The two uncles are now determined to reunite the family in Ireland. It is unlikely to be simple.
Afghan refugees from
Germany, Sweden and elsewhere in Europe are facing deportation in
increasing numbers, while those in Pakistan and Iran are being coerced by the hundreds of thousands
to return to a country still at war. Last year was the deadliest in
Afghanistan since 2001. Some 620,000 people were forced to flee their
homes inside its borders.
The Bakhshi brothers are only too familiar with war. Zekhrie was threatened by the Taliban following his work as a fixer with the BBCjournalist John Simpson. Dr. Zak, as he is known, worked as a translator on a number of high-profile stories including the Afghan girl photo by Steve McCurry.

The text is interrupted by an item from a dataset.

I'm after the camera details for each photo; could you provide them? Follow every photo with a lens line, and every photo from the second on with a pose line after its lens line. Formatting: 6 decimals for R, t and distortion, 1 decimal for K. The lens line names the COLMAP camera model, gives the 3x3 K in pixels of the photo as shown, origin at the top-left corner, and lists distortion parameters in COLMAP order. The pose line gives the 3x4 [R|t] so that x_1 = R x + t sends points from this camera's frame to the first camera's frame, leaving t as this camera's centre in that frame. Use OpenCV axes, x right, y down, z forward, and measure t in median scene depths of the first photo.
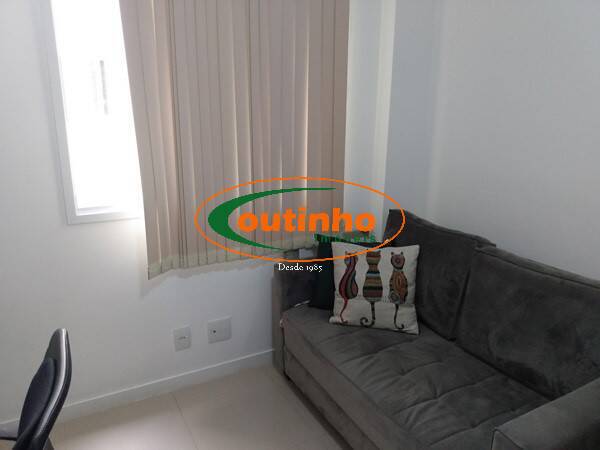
lens RADIAL K [[467.1, 0, 301.3], [0, 467.1, 222.6], [0, 0, 1]] dist [0.086850, -0.160055]
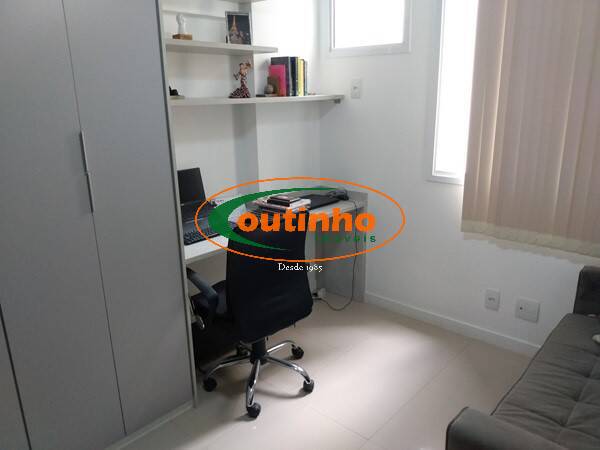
lens RADIAL K [[467.1, 0, 301.3], [0, 467.1, 222.6], [0, 0, 1]] dist [0.086850, -0.160055]
pose [[0.342644, 0.245296, -0.906876, 0.626987], [-0.228938, 0.958012, 0.172628, -0.028546], [0.911143, 0.148469, 0.384415, 0.112110]]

After being given refuge in Ireland, he completed his medical studies
at Trinity College Dublin. He now practices medicine and is ready and
willing to sponsor his niece and grandnephews if Irish authorities will
let him.
“My heart is
crying now that we didn’t do enough to prevent this,” said Zekhrie. “We
knew what was happening, they were running away from brutality and war.
We wanted them to get here and be with us, and had faith that they were
safe under U.N. protection in Greece, and that through them we would eventually reunite.”